## WORK INSTRUCTIONS
Your copy should match the entries below exactly, apart from the images.

(Items from a dataset)
--- START ---

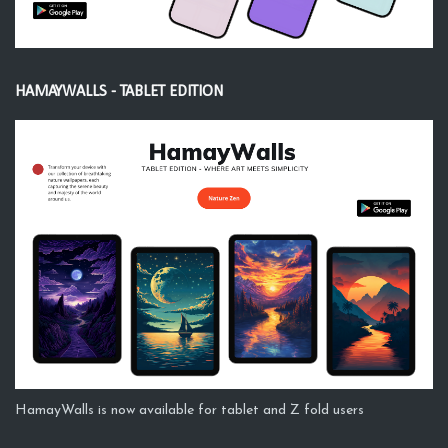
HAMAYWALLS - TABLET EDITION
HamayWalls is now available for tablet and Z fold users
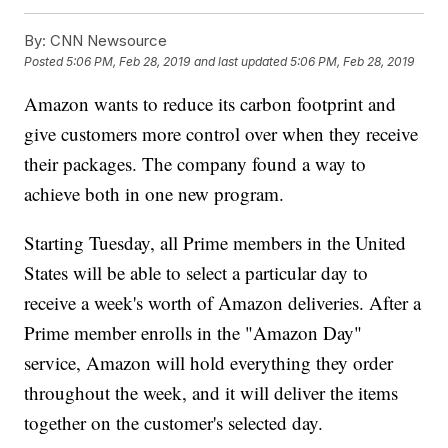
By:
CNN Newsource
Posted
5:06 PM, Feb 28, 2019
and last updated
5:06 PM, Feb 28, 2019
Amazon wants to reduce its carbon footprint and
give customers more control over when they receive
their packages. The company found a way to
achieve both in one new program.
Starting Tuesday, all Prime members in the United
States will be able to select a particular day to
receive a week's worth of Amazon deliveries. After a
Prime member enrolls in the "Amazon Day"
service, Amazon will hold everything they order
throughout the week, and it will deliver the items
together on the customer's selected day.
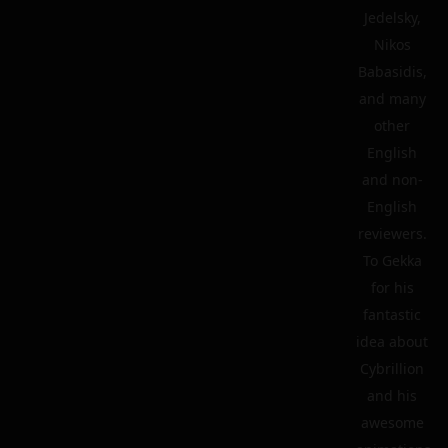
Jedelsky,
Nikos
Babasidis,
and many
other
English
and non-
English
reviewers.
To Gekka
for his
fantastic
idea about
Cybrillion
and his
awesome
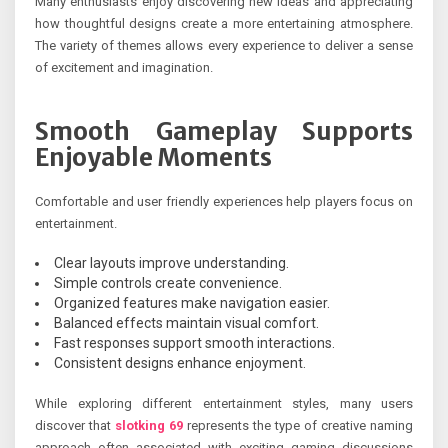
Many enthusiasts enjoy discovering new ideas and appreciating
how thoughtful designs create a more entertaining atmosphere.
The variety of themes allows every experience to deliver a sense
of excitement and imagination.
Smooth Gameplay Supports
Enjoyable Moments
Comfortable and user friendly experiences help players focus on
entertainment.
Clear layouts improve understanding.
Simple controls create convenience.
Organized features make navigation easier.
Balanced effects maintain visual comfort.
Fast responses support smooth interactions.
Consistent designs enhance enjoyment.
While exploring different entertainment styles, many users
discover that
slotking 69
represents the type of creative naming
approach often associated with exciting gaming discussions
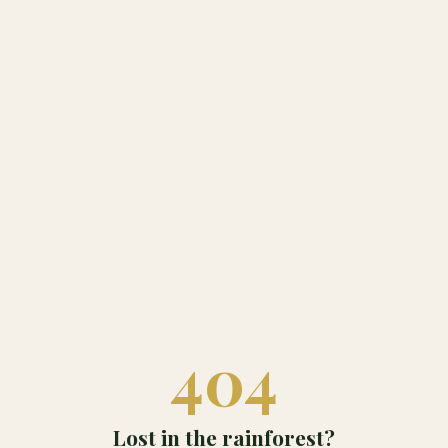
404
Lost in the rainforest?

--- END ---

## OUTPUT FOR THIS TASK
HAMAYWALLS - TABLET EDITION
HamayWalls is now available for tablet and Z fold users
By:
CNN Newsource
Posted
5:06 PM, Feb 28, 2019
and last updated
5:06 PM, Feb 28, 2019
Amazon wants to reduce its carbon footprint and
give customers more control over when they receive
their packages. The company found a way to
achieve both in one new program.
Starting Tuesday, all Prime members in the United
States will be able to select a particular day to
receive a week's worth of Amazon deliveries. After a
Prime member enrolls in the "Amazon Day"
service, Amazon will hold everything they order
throughout the week, and it will deliver the items
together on the customer's selected day.
Jedelsky,
Nikos
Babasidis,
and many
other
English
and non-
English
reviewers.
To Gekka
for his
fantastic
idea about
Cybrillion
and his
awesome
Many enthusiasts enjoy discovering new ideas and appreciating
how thoughtful designs create a more entertaining atmosphere.
The variety of themes allows every experience to deliver a sense
of excitement and imagination.
Smooth Gameplay Supports
Enjoyable Moments
Comfortable and user friendly experiences help players focus on
entertainment.
Clear layouts improve understanding.
Simple controls create convenience.
Organized features make navigation easier.
Balanced effects maintain visual comfort.
Fast responses support smooth interactions.
Consistent designs enhance enjoyment.
While exploring different entertainment styles, many users
discover that
slotking 69
represents the type of creative naming
approach often associated with exciting gaming discussions
404
Lost in the rainforest?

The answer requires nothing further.